One of the team leaders, Prof. Robert Brink, who heads Garvan’s B-cell biology lab, explains how they confirmed rogue germinal center B cells emerge when there is no FAS to eliminate them:
“When we removed FAS from a mouse model, we saw the appearance of rogue cells in the germinal center, and the plasma cells they produced, and neither obeyed any of the normal rules.”
He explains that the rogue cells produced a “disproportionately large number of plasma cells” that churned out antibodies you would not expect to see, and:
“Most significantly, many of the antibodies derived from rogue cells turned out to be autoantibodies.”
One of the autoantibodies the researchers found in abundance in the mice without FAS was IgE, a group of antibodies that the immune system makes when it overreacts to an allergen.
In another part of the study, the team looked at records from a large global cohort of patients with ALPS. They found that more than 25% of them have abnormally high blood levels of IgE.
Prof. Brink says this finding provides “provocative evidence” that the result they saw in the mice concerning FAS and rogue germinal center B cells applies to humans.
He notes that high levels of IgE antibodies are coming up in other autoimmune diseases, such as lupus, and IgE is becoming increasingly associated with severe disease. He concludes:
“The fact that these rogue cells produce both autoantibodies and IgE antibodies, provides a compelling association with the more severe forms of autoimmunity.
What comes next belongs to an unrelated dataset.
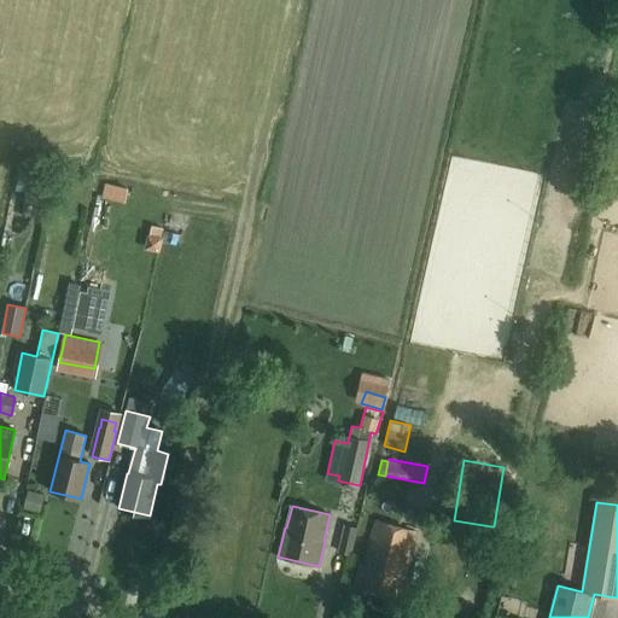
[(365,566),(360,565),(354,586),(398,598),(415,531),(375,520),(365,566)]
We do not yet know how rogue B cells arise – mutation of FAS is certainly one way, but there are likely to be others. Defining these mechanisms promises to advance our understanding of the genesis of autoimmune disease and will point the way towards new diagnosis and treatment strategies.”
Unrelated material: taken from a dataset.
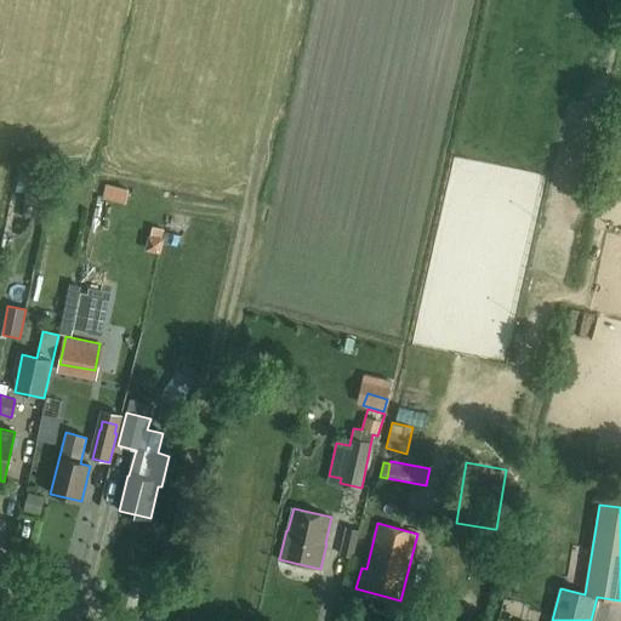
[(340,556),(354,559),(360,531),(346,528),(340,556)]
Meanwhile, Medical News Today recently learned of another clue about the cause of autoimmune disease, and type 1 diabetes in particular. In a study also reported in the journal Immune, researchers showed that the gene Clec16a is involved in the development of type 1 diabetes. They found that certain cells in the thymus use the cell waste-management process of autophagy – which is influenced by the Clec16a gene – to educate immune system T cells about which proteins belong to the body and which do not.